■ **Stored items**
* * * * * * *

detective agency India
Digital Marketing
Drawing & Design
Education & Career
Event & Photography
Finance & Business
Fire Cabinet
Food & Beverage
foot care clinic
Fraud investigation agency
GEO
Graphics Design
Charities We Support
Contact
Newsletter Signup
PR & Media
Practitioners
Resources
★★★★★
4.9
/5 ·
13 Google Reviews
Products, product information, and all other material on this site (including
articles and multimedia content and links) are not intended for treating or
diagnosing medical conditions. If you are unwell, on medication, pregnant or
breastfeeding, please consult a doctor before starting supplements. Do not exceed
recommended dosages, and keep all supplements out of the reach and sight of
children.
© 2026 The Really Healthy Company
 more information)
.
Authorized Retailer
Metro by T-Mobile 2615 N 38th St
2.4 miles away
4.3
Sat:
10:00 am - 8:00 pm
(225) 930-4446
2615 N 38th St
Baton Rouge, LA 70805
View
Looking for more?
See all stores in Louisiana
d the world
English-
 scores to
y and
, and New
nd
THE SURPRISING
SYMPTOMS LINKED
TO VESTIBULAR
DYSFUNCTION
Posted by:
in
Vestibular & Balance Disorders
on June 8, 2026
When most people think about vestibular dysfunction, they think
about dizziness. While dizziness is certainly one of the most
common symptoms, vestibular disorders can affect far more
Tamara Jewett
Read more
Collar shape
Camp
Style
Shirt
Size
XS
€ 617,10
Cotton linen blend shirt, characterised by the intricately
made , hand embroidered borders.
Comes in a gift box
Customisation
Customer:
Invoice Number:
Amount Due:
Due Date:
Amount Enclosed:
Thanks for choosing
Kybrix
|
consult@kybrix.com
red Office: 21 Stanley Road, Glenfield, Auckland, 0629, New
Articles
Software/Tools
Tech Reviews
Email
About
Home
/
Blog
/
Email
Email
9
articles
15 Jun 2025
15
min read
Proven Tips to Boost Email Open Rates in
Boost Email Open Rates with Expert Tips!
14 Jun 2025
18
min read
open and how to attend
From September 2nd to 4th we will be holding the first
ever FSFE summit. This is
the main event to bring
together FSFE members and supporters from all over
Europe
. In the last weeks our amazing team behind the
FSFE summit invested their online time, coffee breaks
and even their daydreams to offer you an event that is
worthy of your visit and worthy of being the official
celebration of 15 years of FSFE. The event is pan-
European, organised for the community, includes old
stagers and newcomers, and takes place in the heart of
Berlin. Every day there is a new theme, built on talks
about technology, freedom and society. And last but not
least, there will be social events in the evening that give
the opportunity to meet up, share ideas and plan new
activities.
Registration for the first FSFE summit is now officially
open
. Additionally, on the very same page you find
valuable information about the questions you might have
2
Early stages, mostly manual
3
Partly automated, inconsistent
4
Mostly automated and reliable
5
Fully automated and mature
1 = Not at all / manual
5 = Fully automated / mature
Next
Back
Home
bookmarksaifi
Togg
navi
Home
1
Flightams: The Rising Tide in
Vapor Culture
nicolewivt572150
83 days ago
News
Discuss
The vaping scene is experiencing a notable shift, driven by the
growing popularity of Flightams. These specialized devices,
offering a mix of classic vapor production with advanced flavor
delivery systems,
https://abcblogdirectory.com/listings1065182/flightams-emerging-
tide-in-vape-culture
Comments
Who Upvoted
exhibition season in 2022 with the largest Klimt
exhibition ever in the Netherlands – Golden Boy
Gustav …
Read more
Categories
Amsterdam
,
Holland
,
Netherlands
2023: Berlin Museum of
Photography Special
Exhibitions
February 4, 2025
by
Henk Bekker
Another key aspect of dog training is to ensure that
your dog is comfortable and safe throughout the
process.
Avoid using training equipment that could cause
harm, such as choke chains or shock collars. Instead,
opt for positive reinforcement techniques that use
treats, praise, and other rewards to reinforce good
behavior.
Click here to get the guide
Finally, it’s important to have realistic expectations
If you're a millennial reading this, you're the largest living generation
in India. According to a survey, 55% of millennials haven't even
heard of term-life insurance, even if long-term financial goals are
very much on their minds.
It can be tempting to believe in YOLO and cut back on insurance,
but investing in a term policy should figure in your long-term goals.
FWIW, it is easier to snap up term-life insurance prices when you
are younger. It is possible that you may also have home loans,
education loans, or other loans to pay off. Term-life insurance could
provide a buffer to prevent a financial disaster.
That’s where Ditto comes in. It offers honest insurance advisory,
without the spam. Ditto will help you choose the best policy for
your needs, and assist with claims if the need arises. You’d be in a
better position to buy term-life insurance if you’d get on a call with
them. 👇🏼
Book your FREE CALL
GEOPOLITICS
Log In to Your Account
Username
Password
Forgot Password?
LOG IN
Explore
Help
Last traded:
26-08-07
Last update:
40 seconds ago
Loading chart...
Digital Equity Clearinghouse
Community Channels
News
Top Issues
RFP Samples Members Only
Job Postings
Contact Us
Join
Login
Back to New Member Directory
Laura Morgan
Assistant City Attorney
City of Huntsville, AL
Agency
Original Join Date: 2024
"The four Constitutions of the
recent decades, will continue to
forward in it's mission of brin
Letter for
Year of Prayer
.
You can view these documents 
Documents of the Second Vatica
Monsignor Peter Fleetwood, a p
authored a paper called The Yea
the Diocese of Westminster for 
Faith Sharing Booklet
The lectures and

* * * * * * *

■ **Activity**
Reproduce every one of the lines above without changing anything.

■ **Reply**
detective agency India
Digital Marketing
Drawing & Design
Education & Career
Event & Photography
Finance & Business
Fire Cabinet
Food & Beverage
foot care clinic
Fraud investigation agency
GEO
Graphics Design
Charities We Support
Contact
Newsletter Signup
PR & Media
Practitioners
Resources
★★★★★
4.9
/5 ·
13 Google Reviews
Products, product information, and all other material on this site (including
articles and multimedia content and links) are not intended for treating or
diagnosing medical conditions. If you are unwell, on medication, pregnant or
breastfeeding, please consult a doctor before starting supplements. Do not exceed
recommended dosages, and keep all supplements out of the reach and sight of
children.
© 2026 The Really Healthy Company
 more information)
.
Authorized Retailer
Metro by T-Mobile 2615 N 38th St
2.4 miles away
4.3
Sat:
10:00 am - 8:00 pm
(225) 930-4446
2615 N 38th St
Baton Rouge, LA 70805
View
Looking for more?
See all stores in Louisiana
d the world
English-
 scores to
y and
, and New
nd
THE SURPRISING
SYMPTOMS LINKED
TO VESTIBULAR
DYSFUNCTION
Posted by:
in
Vestibular & Balance Disorders
on June 8, 2026
When most people think about vestibular dysfunction, they think
about dizziness. While dizziness is certainly one of the most
common symptoms, vestibular disorders can affect far more
Tamara Jewett
Read more
Collar shape
Camp
Style
Shirt
Size
XS
€ 617,10
Cotton linen blend shirt, characterised by the intricately
made , hand embroidered borders.
Comes in a gift box
Customisation
Customer:
Invoice Number:
Amount Due:
Due Date:
Amount Enclosed:
Thanks for choosing
Kybrix
|
consult@kybrix.com
red Office: 21 Stanley Road, Glenfield, Auckland, 0629, New
Articles
Software/Tools
Tech Reviews
Email
About
Home
/
Blog
/
Email
Email
9
articles
15 Jun 2025
15
min read
Proven Tips to Boost Email Open Rates in
Boost Email Open Rates with Expert Tips!
14 Jun 2025
18
min read
open and how to attend
From September 2nd to 4th we will be holding the first
ever FSFE summit. This is
the main event to bring
together FSFE members and supporters from all over
Europe
. In the last weeks our amazing team behind the
FSFE summit invested their online time, coffee breaks
and even their daydreams to offer you an event that is
worthy of your visit and worthy of being the official
celebration of 15 years of FSFE. The event is pan-
European, organised for the community, includes old
stagers and newcomers, and takes place in the heart of
Berlin. Every day there is a new theme, built on talks
about technology, freedom and society. And last but not
least, there will be social events in the evening that give
the opportunity to meet up, share ideas and plan new
activities.
Registration for the first FSFE summit is now officially
open
. Additionally, on the very same page you find
valuable information about the questions you might have
2
Early stages, mostly manual
3
Partly automated, inconsistent
4
Mostly automated and reliable
5
Fully automated and mature
1 = Not at all / manual
5 = Fully automated / mature
Next
Back
Home
bookmarksaifi
Togg
navi
Home
1
Flightams: The Rising Tide in
Vapor Culture
nicolewivt572150
83 days ago
News
Discuss
The vaping scene is experiencing a notable shift, driven by the
growing popularity of Flightams. These specialized devices,
offering a mix of classic vapor production with advanced flavor
delivery systems,
https://abcblogdirectory.com/listings1065182/flightams-emerging-
tide-in-vape-culture
Comments
Who Upvoted
exhibition season in 2022 with the largest Klimt
exhibition ever in the Netherlands – Golden Boy
Gustav …
Read more
Categories
Amsterdam
,
Holland
,
Netherlands
2023: Berlin Museum of
Photography Special
Exhibitions
February 4, 2025
by
Henk Bekker
Another key aspect of dog training is to ensure that
your dog is comfortable and safe throughout the
process.
Avoid using training equipment that could cause
harm, such as choke chains or shock collars. Instead,
opt for positive reinforcement techniques that use
treats, praise, and other rewards to reinforce good
behavior.
Click here to get the guide
Finally, it’s important to have realistic expectations
If you're a millennial reading this, you're the largest living generation
in India. According to a survey, 55% of millennials haven't even
heard of term-life insurance, even if long-term financial goals are
very much on their minds.
It can be tempting to believe in YOLO and cut back on insurance,
but investing in a term policy should figure in your long-term goals.
FWIW, it is easier to snap up term-life insurance prices when you
are younger. It is possible that you may also have home loans,
education loans, or other loans to pay off. Term-life insurance could
provide a buffer to prevent a financial disaster.
That’s where Ditto comes in. It offers honest insurance advisory,
without the spam. Ditto will help you choose the best policy for
your needs, and assist with claims if the need arises. You’d be in a
better position to buy term-life insurance if you’d get on a call with
them. 👇🏼
Book your FREE CALL
GEOPOLITICS
Log In to Your Account
Username
Password
Forgot Password?
LOG IN
Explore
Help
Last traded:
26-08-07
Last update:
40 seconds ago
Loading chart...
Digital Equity Clearinghouse
Community Channels
News
Top Issues
RFP Samples Members Only
Job Postings
Contact Us
Join
Login
Back to New Member Directory
Laura Morgan
Assistant City Attorney
City of Huntsville, AL
Agency
Original Join Date: 2024
"The four Constitutions of the
recent decades, will continue to
forward in it's mission of brin
Letter for
Year of Prayer
.
You can view these documents 
Documents of the Second Vatica
Monsignor Peter Fleetwood, a p
authored a paper called The Yea
the Diocese of Westminster for 
Faith Sharing Booklet
The lectures and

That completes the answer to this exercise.